I have to laugh at American Express.
They’re constantly on the television with commercials touting their small business credit cards, and every month I receive several direct mail pieces from them telling me how they help small businesses grow. Go to their website and they have small business forums and directories, and they say they have small business events (though, I don’t recall ever being invited to one).
You would think they cared about small businesses based on their marketing - but I guess the rest of the company hasn’t gotten the message - and that’s why I have to laugh.
On at least eight occasions in the last two years I have tried to contact American Express to offer my services to them, and to say that I was rebuffed would be kind - I was ignored.
They have these incredible barriers higher than the walls of the ancient city of Troy to prevent you from actually getting to someone to talk to, and if you find a name and address thanks to the internet, you get no - zero - response.
Buried deep on their website is - supposedly - a place to submit proposals to them online. I must have tried that ten times over a two month period and it never seemed to be working. Once you went through the process of filling out the online form and pressed the send button, a window always popped up that said comeback later. It’s pretty obvious what they meant is don’t come back - ever.
I’m not feeling the love from American Express.
I’m a small business entrepreneur and I’ve been a member with my personal card since 1978, and my corporate card since 1991. I’ve had Green, Gold, Platinum, Blue, Plum (no Black) and Delta American Express Cards, yet I can’t get any manager at any level to return my calls, respond to my emails, or answer my correspondence, when I contact them about offering my company’s services to them.
For example, I wanted to be one of those companies that get listed as offering discounts to members in the monthly statement. Got no response to that one.
I have a foreign language translation company and somewhere on their website they say they provide this service to global travelers (I think just those folks with the Black card), so I contacted them to tell them about our capabilities. Got no response to that one.
I already mentioned the online proposal process (or non-process) and correspondence I sent to senior executives whose names I picked off the internet have never been answered.
To be fair to American Express, they’re not alone in ignoring the small businesses they claim to represent. All the credit card companies are much the same. However, American Express offers my type of service to their members (and the other credit card companies don’t), so you would think they’d be a little more open to speaking with small businesses.
And to be fair to the credit card companies, lots of large corporations in many categories don’t want to be fair in dealing with small businesses even though they want to sell to them.
I got a call from a publisher of business books (including those focused on small businesses) in the New York area, and they wanted to meet to discuss translating some of their materials into Spanish. If I was interested in coming to a meeting, I could fly out from California at my own expense - which I did.
Because this initiative was so important to them, there were over a dozen people at the meeting and they flew in product managers from London, Miami and Chicago. That turned into the first of three trips back to their offices (all of which I paid for out of my own pocket) and 18 months of discussions about products, deliverables, etc. In fact, their foot dragging was so slow that now, in order for me to complete the project on time, I would have to incur rush charges.

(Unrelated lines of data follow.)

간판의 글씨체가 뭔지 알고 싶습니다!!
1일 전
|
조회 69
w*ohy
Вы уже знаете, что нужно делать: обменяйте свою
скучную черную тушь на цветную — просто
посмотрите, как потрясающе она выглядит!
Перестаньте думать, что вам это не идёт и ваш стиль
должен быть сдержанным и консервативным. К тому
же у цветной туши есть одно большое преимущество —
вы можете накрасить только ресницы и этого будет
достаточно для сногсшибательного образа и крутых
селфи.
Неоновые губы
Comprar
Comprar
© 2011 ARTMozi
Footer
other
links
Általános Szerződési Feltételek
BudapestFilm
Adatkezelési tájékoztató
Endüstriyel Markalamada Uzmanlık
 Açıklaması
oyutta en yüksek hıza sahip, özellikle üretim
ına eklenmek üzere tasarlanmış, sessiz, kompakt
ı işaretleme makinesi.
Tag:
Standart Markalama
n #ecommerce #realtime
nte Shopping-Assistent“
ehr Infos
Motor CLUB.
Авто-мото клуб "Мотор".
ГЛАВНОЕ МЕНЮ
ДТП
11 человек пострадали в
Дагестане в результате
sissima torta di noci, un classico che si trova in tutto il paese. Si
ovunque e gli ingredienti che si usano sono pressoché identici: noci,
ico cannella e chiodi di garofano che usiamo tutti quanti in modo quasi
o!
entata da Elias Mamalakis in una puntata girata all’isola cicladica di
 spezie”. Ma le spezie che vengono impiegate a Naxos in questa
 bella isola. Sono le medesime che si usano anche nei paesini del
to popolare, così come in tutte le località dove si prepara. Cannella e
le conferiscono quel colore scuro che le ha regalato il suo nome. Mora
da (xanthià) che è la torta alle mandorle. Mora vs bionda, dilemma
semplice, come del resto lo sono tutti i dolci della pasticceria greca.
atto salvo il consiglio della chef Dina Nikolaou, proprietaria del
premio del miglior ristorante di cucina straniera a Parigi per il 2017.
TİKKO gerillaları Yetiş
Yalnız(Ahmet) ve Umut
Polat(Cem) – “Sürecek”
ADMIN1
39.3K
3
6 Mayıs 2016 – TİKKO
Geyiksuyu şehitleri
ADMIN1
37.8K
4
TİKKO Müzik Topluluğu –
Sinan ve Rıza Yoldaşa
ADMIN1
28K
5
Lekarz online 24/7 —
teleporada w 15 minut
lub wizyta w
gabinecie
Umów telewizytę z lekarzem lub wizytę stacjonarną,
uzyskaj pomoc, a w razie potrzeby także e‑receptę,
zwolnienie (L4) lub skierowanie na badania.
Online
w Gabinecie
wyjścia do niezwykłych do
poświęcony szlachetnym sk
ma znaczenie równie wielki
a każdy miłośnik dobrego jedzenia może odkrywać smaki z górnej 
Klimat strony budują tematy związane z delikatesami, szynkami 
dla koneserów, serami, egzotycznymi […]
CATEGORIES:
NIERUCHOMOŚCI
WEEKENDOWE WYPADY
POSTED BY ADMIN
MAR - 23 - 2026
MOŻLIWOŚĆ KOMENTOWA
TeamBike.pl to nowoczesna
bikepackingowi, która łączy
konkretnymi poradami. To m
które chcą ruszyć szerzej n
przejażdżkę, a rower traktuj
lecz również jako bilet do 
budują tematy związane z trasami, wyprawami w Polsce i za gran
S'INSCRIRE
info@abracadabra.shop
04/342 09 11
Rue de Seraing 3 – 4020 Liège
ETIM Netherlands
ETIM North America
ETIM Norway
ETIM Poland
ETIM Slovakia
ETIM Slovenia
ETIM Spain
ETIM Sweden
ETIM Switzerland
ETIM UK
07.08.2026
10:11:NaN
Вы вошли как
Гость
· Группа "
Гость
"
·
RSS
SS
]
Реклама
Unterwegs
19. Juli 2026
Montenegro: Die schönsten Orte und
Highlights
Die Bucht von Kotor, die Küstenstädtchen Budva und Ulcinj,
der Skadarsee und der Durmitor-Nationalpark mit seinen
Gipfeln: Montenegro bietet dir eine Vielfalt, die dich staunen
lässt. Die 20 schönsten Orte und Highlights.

Finally, I received the agreement from their attorneys and I noticed a funny clause that was never discussed in any meeting or email. They only make payments to vendors in my category twice a year, and the soonest one could receive payment was 90-days after completion of the project. Looking at the calendar, it meant that I wouldn’t be paid for my company’s work for 18 months after we finished the project. I would incur $70,000 worth of expenses and they wouldn’t pay me for 18 months.
Obviously, I had to back out of the deal and they had some very harsh words for me. They kept telling me how much they invested based on my promises of commitment; that they had already printed the promotional material and now they would have to re-print.
So I asked them for some payment in advance, and to that they responded, “We don’t do that kind of thing.”
Anyway, I’m not certain why large corporations feel that small businesses are just there to be taken advantage of, but many do. But why I have to laugh at American Express is that they think they’re fooling us and making us small businesses think they really care about us.